Pharmacology: Pharmacodynamics: Rosuvastatin is a selective and competitive reductase inhibitor of HMG-CoA. HMG-CoA reductase is the rate-limiting enzyme in the conversion of 3-hydroxy-3-methylglutaryl-CoA to methylvalerate, a precursor of cholesterol. The results of animal and cell culture experiments showed that rosuvastatin was selectively taken up by the liver, which is a target organ for lowering cholesterol. In vivo and in vitro studies have shown that rosuvastatin increases the number of LDL receptors on the cell surface, thereby enhancing LDL uptake and catabolism, and inhibits liver VLDL synthesis, thereby reducing the total number of VLDL and LDL particles. In patients with homozygous and heterozygous familial hypercholesterolemia, non-familial hypercholesterolemia, and mixed dyslipidemia, rosuvastatin can reduce total cholesterol, LDL-C, ApoB, and non-HDL-C levels. Rosuvastatin also decreased TG and increased HDL-C levels. For patients with simple hypertriglyceridemia, rosuvastatin can reduce the levels of total cholesterol, LDL-C, VLDLC, ApoB, non-HDL-C, TG, and increase the level of HDL-C. The effect of rosuvastatin on cardiovascular incidence and mortality has not been determined.
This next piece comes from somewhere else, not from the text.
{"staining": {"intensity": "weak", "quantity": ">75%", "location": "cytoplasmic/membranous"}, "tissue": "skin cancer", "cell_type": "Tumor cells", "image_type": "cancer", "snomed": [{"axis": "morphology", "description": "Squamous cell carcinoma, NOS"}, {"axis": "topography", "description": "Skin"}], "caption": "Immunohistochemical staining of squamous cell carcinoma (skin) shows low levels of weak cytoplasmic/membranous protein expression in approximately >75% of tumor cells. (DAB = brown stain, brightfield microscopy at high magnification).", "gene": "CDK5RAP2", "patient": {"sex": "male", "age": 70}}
Pharmacokinetics: Absorption: Peak plasma concentrations of Rosuvastatin were reached 5 hours following oral dosing. The absolute bioavailability of Rosuvastatin is approximately 20%.
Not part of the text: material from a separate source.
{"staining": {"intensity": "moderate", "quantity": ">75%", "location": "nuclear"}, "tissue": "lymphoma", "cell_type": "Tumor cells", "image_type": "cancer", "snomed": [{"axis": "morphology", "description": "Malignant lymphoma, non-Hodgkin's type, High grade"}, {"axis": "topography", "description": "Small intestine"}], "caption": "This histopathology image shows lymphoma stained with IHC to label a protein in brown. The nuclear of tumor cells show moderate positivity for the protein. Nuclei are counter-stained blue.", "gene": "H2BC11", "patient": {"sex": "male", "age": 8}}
Distribution: Rosuvastatin is ingested in large amounts by liver, which is a major organ for cholesterol synthesis and LDL-C clearance. Mean volume of distribution at steady-state of Rosuvastatin is approximately 134 liters. Rosuvastatin is approximately 90% bound to plasma proteins.
Metabolism: Rosuvastatin is not extensively metabolized; approximately 10% of a radiolabeled dose is recovered as metabolite. In vitro studies on the metabolism of human hepatocytes showed that rosuvastatin is a weak substrate for cytochrome P450 metabolism. The main isoenzyme involved in metabolism was CYP 2C9, and 2C19, 3A4 and 2D6 were less involved in metabolism. The known metabolites are N-demethylated and lactone metabolites. The N-demethylated metabolite was 50% less active than rosuvastatin, while the lactone metabolite was considered clinically inactive. Overall, greater than 90% of active plasma HMG-CoA reductase inhibitory activity is accounted for by the parent compound.
Elimination: Following oral administration, about 90% of Rosuvastatin and its metabolites are primarily excreted in the feces (including absorbed and unabsorbed active substance), the rest is excreted in the urine. About 5% in the urine is protoforma. The
elimination half-life of Rosuvastatin is approximately 19 hours. The clearance period was not prolonged with the increase of dose. The geometric mean of plasma clearance was 50L/h (coefficient of variation 21.7%). As with other HMG-CoA reductase inhibitors, hepatic uptake of rosuvastatin involves the membrane transporter OATP-C. This transporter is important in liver clearance of rosuvastatin.